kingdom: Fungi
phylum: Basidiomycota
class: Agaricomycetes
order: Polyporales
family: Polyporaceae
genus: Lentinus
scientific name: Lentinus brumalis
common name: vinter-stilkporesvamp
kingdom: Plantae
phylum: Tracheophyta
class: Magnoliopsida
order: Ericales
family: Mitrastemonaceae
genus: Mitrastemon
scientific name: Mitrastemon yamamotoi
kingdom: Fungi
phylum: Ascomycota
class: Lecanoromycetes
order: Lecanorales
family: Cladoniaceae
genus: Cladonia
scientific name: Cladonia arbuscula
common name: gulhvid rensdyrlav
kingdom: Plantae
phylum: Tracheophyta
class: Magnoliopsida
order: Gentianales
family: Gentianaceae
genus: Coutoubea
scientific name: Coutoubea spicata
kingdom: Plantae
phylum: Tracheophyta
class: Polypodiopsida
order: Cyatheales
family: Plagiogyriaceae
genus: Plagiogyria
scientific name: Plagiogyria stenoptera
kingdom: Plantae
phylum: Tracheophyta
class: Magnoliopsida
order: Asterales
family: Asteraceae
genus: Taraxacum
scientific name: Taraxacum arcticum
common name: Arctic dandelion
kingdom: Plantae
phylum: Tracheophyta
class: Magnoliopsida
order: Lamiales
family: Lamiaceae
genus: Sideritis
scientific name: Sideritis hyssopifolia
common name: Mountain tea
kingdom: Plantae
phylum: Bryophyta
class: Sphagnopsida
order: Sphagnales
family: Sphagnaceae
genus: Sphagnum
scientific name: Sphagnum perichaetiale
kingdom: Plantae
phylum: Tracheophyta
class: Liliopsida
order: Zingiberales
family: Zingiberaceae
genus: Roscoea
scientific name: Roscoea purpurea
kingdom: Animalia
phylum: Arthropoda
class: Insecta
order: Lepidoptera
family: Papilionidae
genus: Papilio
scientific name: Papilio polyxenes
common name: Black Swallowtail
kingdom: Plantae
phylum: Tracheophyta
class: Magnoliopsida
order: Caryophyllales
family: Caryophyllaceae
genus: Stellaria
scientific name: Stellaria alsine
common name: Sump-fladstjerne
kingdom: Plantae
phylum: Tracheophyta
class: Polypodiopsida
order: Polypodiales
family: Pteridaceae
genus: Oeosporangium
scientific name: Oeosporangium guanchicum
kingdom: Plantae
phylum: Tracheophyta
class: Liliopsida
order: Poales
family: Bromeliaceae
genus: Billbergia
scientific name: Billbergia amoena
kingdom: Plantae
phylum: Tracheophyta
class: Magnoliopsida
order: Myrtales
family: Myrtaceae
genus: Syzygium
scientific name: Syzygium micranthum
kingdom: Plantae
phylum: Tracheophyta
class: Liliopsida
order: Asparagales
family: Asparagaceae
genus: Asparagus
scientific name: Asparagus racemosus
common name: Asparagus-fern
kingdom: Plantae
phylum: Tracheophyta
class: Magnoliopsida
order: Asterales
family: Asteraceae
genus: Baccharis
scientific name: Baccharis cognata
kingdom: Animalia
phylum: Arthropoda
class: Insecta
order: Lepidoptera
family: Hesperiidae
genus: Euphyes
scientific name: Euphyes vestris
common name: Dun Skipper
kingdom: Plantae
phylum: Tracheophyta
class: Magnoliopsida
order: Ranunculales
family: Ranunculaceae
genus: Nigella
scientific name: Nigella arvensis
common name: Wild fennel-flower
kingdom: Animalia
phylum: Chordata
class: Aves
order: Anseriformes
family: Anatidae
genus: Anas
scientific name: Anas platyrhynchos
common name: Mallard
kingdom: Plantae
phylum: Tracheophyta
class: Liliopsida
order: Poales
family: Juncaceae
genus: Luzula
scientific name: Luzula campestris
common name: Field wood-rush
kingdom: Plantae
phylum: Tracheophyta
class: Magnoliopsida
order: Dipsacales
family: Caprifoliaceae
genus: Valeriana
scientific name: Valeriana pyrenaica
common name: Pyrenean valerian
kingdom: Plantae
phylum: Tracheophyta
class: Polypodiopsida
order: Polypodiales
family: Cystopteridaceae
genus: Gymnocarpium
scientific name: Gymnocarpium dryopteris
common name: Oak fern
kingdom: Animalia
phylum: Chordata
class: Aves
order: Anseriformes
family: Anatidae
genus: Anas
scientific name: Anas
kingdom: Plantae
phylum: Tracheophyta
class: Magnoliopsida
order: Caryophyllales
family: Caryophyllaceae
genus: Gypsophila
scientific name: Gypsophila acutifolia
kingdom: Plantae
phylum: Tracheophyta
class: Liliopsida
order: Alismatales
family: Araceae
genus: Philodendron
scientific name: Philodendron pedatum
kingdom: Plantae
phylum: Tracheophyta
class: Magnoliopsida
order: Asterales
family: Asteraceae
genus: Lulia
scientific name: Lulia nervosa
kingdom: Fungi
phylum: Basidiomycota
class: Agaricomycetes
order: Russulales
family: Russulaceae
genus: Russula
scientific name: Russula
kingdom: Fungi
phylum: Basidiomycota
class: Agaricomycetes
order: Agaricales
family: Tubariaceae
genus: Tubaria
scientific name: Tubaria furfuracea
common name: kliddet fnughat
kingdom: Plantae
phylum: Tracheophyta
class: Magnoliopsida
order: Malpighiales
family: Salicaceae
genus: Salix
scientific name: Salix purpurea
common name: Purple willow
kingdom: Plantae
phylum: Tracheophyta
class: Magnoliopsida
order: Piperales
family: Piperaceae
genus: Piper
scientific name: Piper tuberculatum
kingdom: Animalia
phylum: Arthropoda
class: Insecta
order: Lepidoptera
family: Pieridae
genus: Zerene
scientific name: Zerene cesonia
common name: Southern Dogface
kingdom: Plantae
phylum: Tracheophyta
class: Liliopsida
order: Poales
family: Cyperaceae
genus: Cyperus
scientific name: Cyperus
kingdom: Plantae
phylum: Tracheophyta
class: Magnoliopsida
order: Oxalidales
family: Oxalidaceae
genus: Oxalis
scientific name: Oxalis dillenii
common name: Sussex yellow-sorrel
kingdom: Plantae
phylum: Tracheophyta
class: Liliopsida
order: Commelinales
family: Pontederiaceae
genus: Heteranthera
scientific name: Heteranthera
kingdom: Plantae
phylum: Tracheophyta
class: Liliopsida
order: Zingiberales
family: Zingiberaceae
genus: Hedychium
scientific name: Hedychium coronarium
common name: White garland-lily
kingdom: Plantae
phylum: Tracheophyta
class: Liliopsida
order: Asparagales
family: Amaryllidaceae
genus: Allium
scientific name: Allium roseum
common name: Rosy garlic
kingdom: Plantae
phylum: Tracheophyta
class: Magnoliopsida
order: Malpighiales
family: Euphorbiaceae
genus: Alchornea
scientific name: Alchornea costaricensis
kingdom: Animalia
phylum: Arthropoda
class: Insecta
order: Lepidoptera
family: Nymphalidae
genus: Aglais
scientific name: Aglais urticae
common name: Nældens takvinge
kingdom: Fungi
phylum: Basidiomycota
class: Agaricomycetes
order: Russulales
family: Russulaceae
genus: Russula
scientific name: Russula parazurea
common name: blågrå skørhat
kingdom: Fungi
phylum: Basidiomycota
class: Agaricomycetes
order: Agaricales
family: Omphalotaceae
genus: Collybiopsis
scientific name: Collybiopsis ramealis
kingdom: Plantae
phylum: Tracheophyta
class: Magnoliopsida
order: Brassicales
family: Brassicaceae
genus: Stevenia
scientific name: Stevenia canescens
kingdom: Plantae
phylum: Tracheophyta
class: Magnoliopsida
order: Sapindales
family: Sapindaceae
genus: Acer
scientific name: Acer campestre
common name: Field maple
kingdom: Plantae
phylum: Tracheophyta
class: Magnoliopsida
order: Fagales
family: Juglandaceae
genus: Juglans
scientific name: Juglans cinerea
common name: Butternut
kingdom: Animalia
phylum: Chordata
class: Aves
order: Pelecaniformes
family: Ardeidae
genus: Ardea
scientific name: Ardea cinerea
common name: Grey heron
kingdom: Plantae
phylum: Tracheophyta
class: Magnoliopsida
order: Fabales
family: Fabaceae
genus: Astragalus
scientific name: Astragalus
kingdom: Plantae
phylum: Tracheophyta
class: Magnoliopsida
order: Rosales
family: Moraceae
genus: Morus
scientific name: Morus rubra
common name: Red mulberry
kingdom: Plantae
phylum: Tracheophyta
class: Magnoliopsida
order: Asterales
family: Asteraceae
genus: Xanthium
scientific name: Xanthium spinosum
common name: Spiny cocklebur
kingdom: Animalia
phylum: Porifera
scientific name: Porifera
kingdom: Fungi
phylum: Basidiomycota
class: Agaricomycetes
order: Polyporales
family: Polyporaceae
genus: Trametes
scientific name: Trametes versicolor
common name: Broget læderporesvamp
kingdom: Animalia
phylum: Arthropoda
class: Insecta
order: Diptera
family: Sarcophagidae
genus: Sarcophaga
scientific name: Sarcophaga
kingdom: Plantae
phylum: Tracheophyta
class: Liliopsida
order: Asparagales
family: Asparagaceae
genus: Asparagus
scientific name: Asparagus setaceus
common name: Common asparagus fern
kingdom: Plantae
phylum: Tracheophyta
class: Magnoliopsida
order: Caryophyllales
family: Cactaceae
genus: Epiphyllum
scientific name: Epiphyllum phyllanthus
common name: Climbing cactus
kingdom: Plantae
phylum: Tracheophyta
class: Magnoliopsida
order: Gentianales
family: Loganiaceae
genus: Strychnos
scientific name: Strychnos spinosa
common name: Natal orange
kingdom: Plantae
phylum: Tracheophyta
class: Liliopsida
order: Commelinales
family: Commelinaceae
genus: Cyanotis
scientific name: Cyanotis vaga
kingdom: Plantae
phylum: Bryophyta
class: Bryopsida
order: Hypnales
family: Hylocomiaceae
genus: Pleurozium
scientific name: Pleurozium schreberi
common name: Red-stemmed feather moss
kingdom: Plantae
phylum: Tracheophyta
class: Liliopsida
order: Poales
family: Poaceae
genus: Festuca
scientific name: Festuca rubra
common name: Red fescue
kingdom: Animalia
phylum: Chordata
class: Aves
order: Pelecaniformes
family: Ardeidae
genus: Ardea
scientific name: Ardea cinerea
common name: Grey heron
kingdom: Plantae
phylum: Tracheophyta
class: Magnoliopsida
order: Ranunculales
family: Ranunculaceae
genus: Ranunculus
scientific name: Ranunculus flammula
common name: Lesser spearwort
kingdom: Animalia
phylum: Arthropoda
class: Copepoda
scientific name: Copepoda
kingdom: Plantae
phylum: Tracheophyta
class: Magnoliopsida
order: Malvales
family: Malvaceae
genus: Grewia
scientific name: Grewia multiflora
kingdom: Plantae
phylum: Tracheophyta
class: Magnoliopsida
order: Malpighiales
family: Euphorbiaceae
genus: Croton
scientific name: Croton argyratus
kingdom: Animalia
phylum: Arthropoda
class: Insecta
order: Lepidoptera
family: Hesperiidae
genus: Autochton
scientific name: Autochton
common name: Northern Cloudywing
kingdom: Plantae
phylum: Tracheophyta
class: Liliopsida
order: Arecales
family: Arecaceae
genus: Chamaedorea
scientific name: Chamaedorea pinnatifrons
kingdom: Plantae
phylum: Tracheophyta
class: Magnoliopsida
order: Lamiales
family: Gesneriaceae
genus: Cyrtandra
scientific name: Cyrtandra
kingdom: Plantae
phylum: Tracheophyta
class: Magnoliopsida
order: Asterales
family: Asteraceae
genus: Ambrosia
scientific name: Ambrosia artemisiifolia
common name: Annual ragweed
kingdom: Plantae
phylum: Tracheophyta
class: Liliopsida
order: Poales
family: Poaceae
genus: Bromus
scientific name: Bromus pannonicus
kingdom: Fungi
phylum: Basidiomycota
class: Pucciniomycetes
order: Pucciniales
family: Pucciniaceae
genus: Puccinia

========================================================================

PROBLEM STATEMENT -> Reproduce the lines of the entries above verbatim, starting with the line that contains "scientific name: Acer campestre" and continuing through the line that contains "order: Diptera", with both of those lines included.

RESULT ->
scientific name: Acer campestre
common name: Field maple
kingdom: Plantae
phylum: Tracheophyta
class: Magnoliopsida
order: Fagales
family: Juglandaceae
genus: Juglans
scientific name: Juglans cinerea
common name: Butternut
kingdom: Animalia
phylum: Chordata
class: Aves
order: Pelecaniformes
family: Ardeidae
genus: Ardea
scientific name: Ardea cinerea
common name: Grey heron
kingdom: Plantae
phylum: Tracheophyta
class: Magnoliopsida
order: Fabales
family: Fabaceae
genus: Astragalus
scientific name: Astragalus
kingdom: Plantae
phylum: Tracheophyta
class: Magnoliopsida
order: Rosales
family: Moraceae
genus: Morus
scientific name: Morus rubra
common name: Red mulberry
kingdom: Plantae
phylum: Tracheophyta
class: Magnoliopsida
order: Asterales
family: Asteraceae
genus: Xanthium
scientific name: Xanthium spinosum
common name: Spiny cocklebur
kingdom: Animalia
phylum: Porifera
scientific name: Porifera
kingdom: Fungi
phylum: Basidiomycota
class: Agaricomycetes
order: Polyporales
family: Polyporaceae
genus: Trametes
scientific name: Trametes versicolor
common name: Broget læderporesvamp
kingdom: Animalia
phylum: Arthropoda
class: Insecta
order: Diptera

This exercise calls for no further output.